The public’s right to know would also be strengthened by enactment of the news reporter shield law, which protects news reporters from lawsuits to punish or intimidate their reporting on controversial issues.  Unfortunately, Hawaii’s model law in this area was not renewed in 2013 because a measure I authored failed to pass, due to opposition from the State administration and some key lawmakers.  If I am re-elected, I will renew my efforts in this area.

8. Are you satisfied with the way Hawaii’s public school system is run? How can it be run better? 

As a proud product of public schools, I strongly support giving more resources to our education system.  But we should not waste money on an overly large administration that is unnecessarily bureaurcratic.

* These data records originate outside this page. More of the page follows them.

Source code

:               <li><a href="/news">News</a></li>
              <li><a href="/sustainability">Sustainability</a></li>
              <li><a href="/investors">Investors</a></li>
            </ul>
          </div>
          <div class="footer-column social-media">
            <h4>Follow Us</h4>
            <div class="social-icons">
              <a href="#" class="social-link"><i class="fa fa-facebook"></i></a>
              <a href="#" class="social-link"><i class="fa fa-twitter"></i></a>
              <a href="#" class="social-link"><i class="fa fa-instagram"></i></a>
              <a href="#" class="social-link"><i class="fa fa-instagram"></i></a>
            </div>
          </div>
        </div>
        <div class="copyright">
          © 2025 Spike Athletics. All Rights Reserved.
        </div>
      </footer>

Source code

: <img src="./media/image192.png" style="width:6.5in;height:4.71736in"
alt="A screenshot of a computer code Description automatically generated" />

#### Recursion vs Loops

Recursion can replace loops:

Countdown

The most frequent complaint from teachers and principals is about the top-down management style of the Department of Education, which does not allow or encourage flexibility at the individual school level.  Good schools respond to community needs and priorities, and these can differ throughout our Islands.  We need to allow for schools to develop programs and teaching methods that take into account these differences.

Teachers and administrators should be evaluated, just as other public employees, but the evaluation process needs to be fair, less time-consuming, and aimed at improving performance rather than achieving conformity.

9. There is a desire to grow the economy through new development yet also a need to protect our limited environmental resources. How would you balance these competing interests?

Our environment needs protection, not only from over-development, but also from invasive species, chemical pollution, and over-use.

When considering proposed new developments, I think it is important to listen to all points of view before acting in the best interests of our community and State.

10. What other important issue would you like to discuss here?

Public trust in government erodes when officials ignore our citizens or serve special interests instead of public interests.   I believe it’s important to listen to others – which I’ve done as a journalist for years – and act on their concerns – which my experience in state and federal government has helped me do.

In the past two years I’ve listened and responded to Pearl City problems by obtaining $1 million in this year’s budget to remove hazardous trees from private property, authoring a law to require the Health Department to respond to citizens’ complaints about filth created by overfeeding feral birds, and helping double state funds to enable seniors to age independently in their homes.  Other people throughout Hawaii benefit from these measures, too.

I’m proud of my freshman record in the Legislature and I hope voters will give me the opportunity to do more in the years ahead.